Bonjour et bonne rentrée à tous les auditeurs de RCF !
L’actualité de l’été n’a pas été particulièrement réjouissante et la complexité des enjeux nationaux ou internationaux peut décourager les commentateurs. J’ai choisi de revenir sur l’homélie qu’a donnée le Cardinal Robert Sarah le 26 juillet dernier à l’occasion du Grand Pardon de Sainte-Anne-d’Auray pour lequel il était l’envoyé extraordinaire de Léon XIV.
J’ai bien conscience que les paroles fortes et intransigeantes qu’il a prononcées n’ont pas plu à tout le monde et que certains y voient avant tout un discours antimoderniste et d’une morale insupportable. Je vois bien aussi ce qui peut être récupéré par des chrétiens dits « identitaires », c’est-à-dire plus attachés à la défense de l’idée qu’ils se font de la civilisation occidentale qu’au message d’amour du Christ, et je ne m’en réjouis pas. Je pense cependant qu’il faut bien considérer que, même s’il est à Rome depuis longtemps, le Cardinal Sarah vient d’un pays, la Guinée, où les musulmans sont la grande majorité et où il est difficile d’être catholique.

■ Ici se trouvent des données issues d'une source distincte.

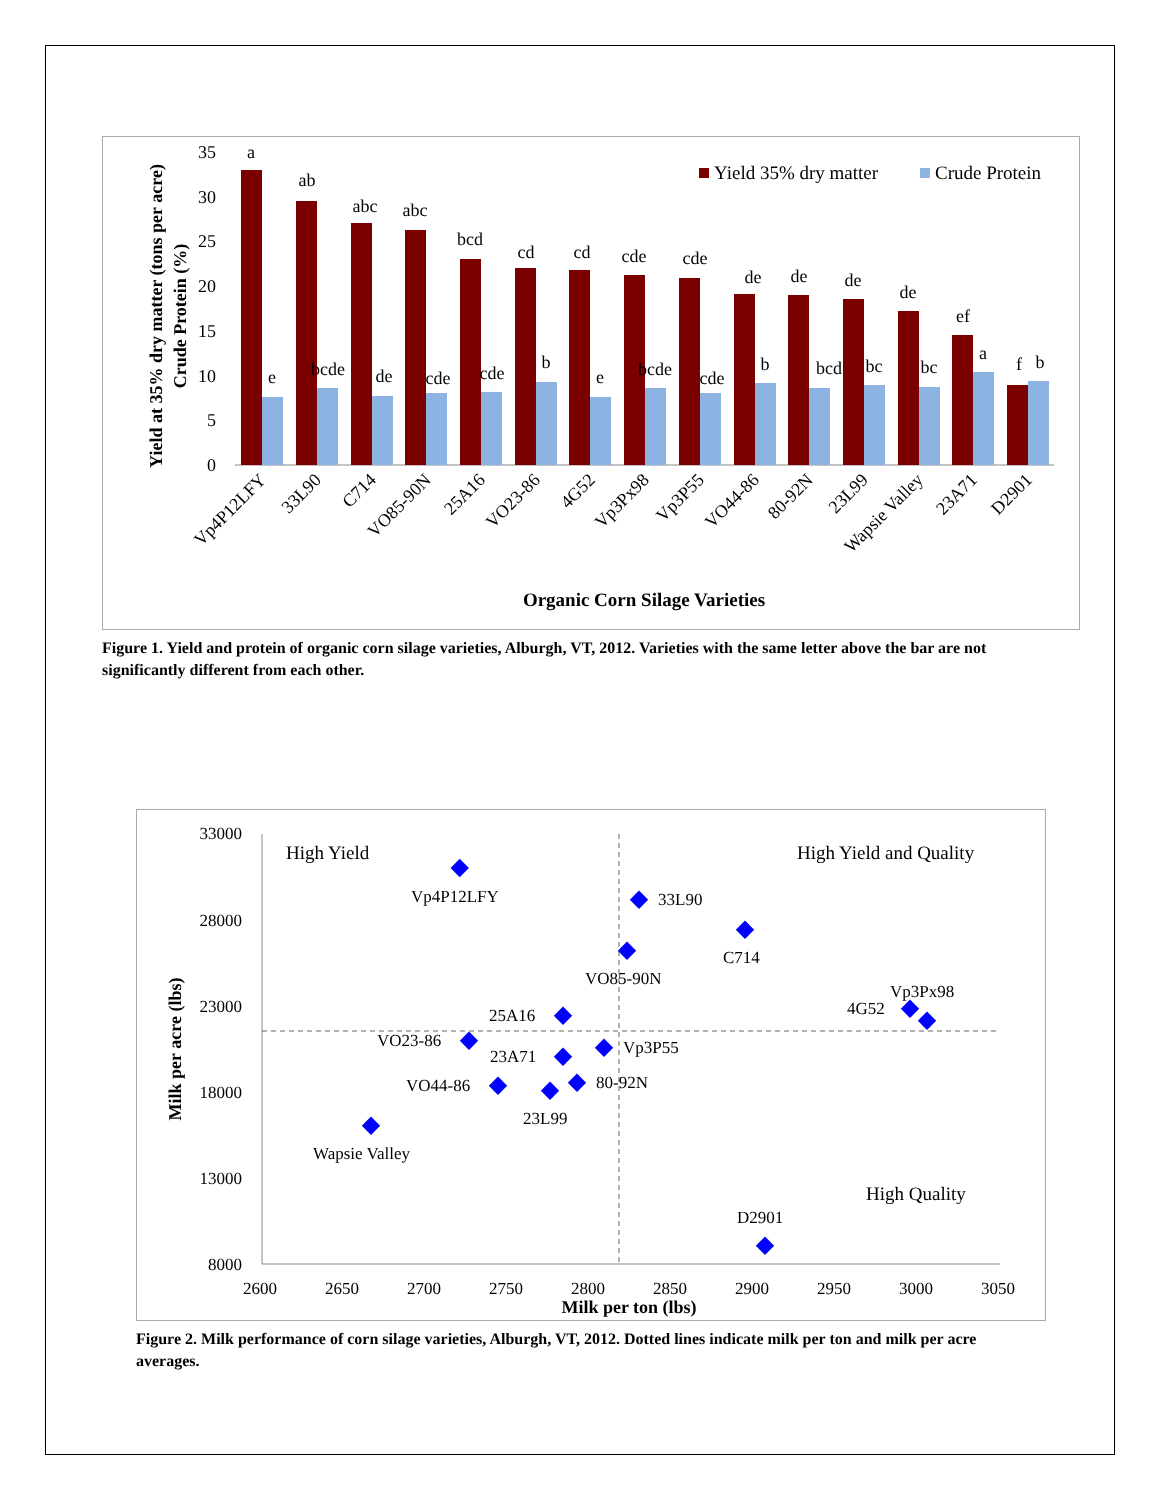35
30
25
20
15
10
5
0
Yield at 35% dry matter (tons per acre)
Crude Protein (%)
Yield 35% dry matter
Crude Protein
a
e
ab
bcde
abc
de
abc
cde
bcd
cde
cd
b
cd
e
cde
bcde
cde
cde
de
b
de
bcd
de
bc
de
bc
ef
a
f
b
Vp4P12LFY
33L90
C714
VO85-90N
25A16
VO23-86
4G52
Vp3Px98
Vp3P55
VO44-86
80-92N
23L99
Wapsie Valley
23A71
D2901
Organic Corn Silage Varieties
Figure 1. Yield and protein of organic corn silage varieties, Alburgh, VT, 2012. Varieties with the same letter above the bar are not significantly different from each other.
33000
28000
23000
18000
13000
8000
2600
2650
2700
2750
2800
2850
2900
2950
3000
3050
Milk per ton (lbs)
Milk per acre (lbs)
High Yield
High Yield and Quality
High Quality
Vp4P12LFY
33L90
C714
VO85-90N
Vp3Px98
4G52
25A16
VO23-86
Vp3P55
23A71
VO44-86
80-92N
23L99
Wapsie Valley
D2901
Figure 2. Milk performance of corn silage varieties, Alburgh, VT, 2012. Dotted lines indicate milk per ton and milk per acre averages.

Comme d’autres Africains, il considère que la France est une terre bénie de Dieu, qui a d’ailleurs évangélisé de larges parties du monde, et n’est pas suffisamment fidèle à sa vocation. Ainsi nous dit-il : « Ne profanez pas la France avec vos lois barbares et inhumaines qui prônent la mort alors que Dieu veut la vie. Ne profanez pas la France car c'est une terre sainte, une terre réservée à Dieu. (…) Dieu doit y avoir la première place. Et notre première activité est d'adorer, de glorifier Dieu. » Oui, il nous parle avec des accents auxquels nous ne sommes pas habitués, sauf parfois dans les homélies de certains prêtres africains… mais qui peuvent être bons à entendre si nous acceptons de nous laisser secouer, d’autant que le Cardinal Sarah a quand même démontré son amour de la France et que l’on peut considérer qu’il pratique à notre égard une forme de correction fraternelle.
D’ailleurs, il ne s’agit pas que de la France. On peut comprendre dans le message du Cardinal que la Création n’a pas été voulue par Dieu comme un ensemble de ressources à exploiter pour le profit, dans une logique consumériste au service des désirs individuels, mais que, au contraire la Terre, chaque Terre, est sacrée, tout comme le cœur de chacun, et que tous les peuples, comme tous les croyants, ont une vocation spirituelle à accomplir pour la Gloire de Dieu et le Salut du Monde. Mais j’ai bien peur que ce ne soit pas la préoccupation de ceux qui ont donné le ton de l’actualité de cet été sur cette planète.